**TEXT SEGMENT**
+ + + +
Re: [RFC PATCH] capabilities: require CAP_SETFCAP to map uid 0 (v3)

2021-04-16 Thread Serge E. Hallyn
On Fri, Apr 16, 2021 at 04:34:53PM -0500, Serge E. Hallyn wrote:
> On Fri, Apr 16, 2021 at 05:05:01PM +0200, Christian Brauner wrote:
> > On Thu, Apr 15, 2021 at 11:58:51PM -0500, Serge Hallyn wrote:
> > > (Eric - this patch (v3) is a cleaned up version of the previous approach.
> > > v4 is at 
> > > https://git.kernel.org/pub/scm/linux/kernel/git/sergeh/linux.git/log/?h=2021-04-15/setfcap-nsfscaps-v4
> > > and is the approach you suggested.  I can send it also as a separate patch
> > > if you like)
> > > 
> > > A process running as uid 0 but without cap_setfcap currently can simply
> > > unshare a new user namespace with uid 0 mapped to 0.  While this task
> > > will not have new capabilities against the parent namespace, there is
> > > a loophole due to the way namespaced file capabilities work.  File
> > > capabilities valid in userns 1 are distinguised from file capabilities
> > > valid in userns 2 by the kuid which underlies uid 0.  Therefore
> > > the restricted root process can unshare a new self-mapping namespace,
> > > add a namespaced file capability onto a file, then use that file
> > > capability in the parent namespace.
+ + + +
**PROBLEMS**
1. Answer these questions about the patch thread, one line each:
(a) Which version number appears in the subject line?
(b) Which version is the approach Eric suggested?
(c) What distinguishes file capabilities valid in userns 1 from those valid in userns 2?
2. Continue the patch thread from its final sentence.

**INFORMATION SUPPLIED**
+ + + +
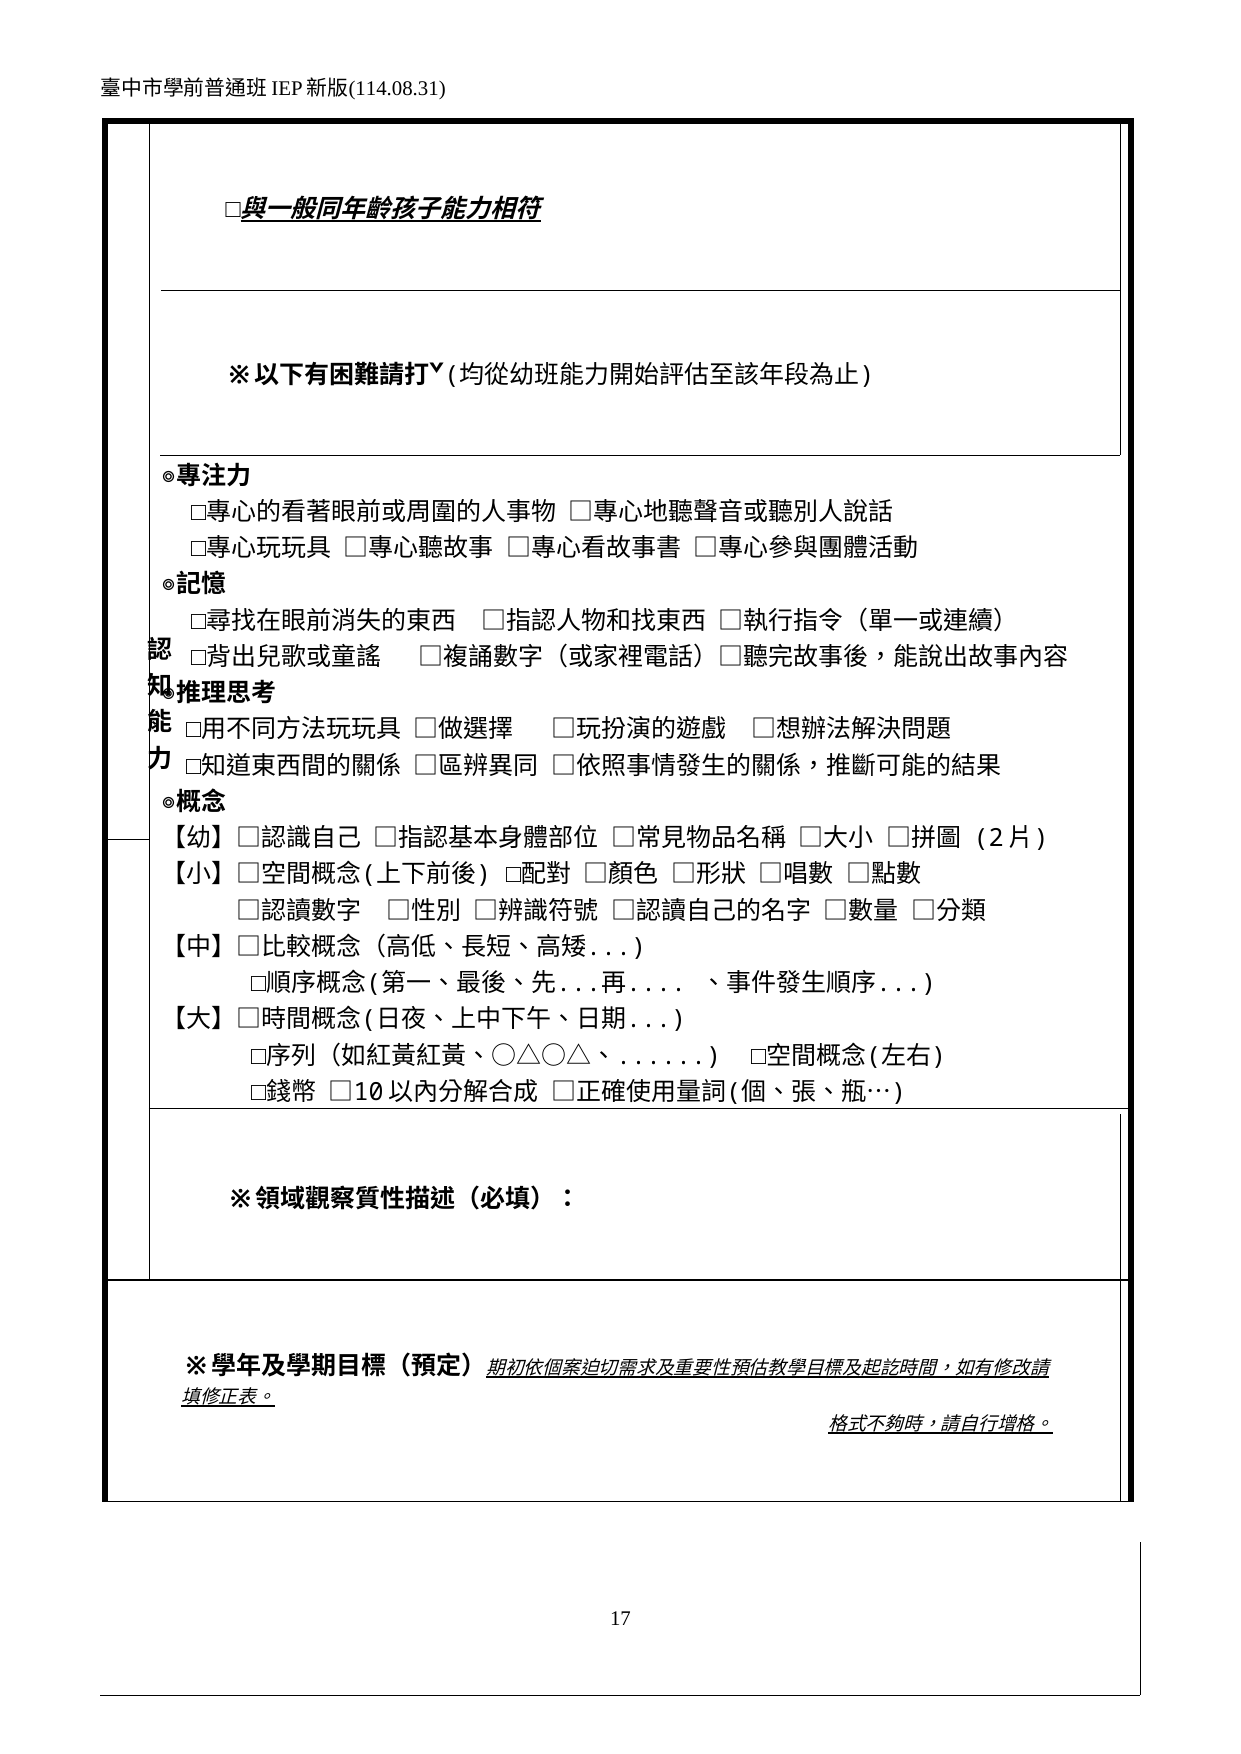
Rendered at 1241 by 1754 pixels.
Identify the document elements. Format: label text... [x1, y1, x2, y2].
+ + + +
**RESPONSES**
1.
(a) v3
(b) v4
(c) The kuid which underlies uid 0.

2.
> > > 
> > > To prevent that, do not allow mapping uid 0 if the process which
> > > opened the uid_map file does not have CAP_SETFCAP, which is the capability
> > > for setting file capabilities.
> > > 
> > > A further wrinkle:  a task can unshare its user namespace, then
> > > open its uid_map file itself, and map (only) its own uid.  In this
> > > case we do not have the credential from before unshare,  which was
> > > potentially more restricted.  So, when creating a user namespace, we
> > > record whether the creator had CAP_SETFCAP.  Then we can use that
> > > during map_write().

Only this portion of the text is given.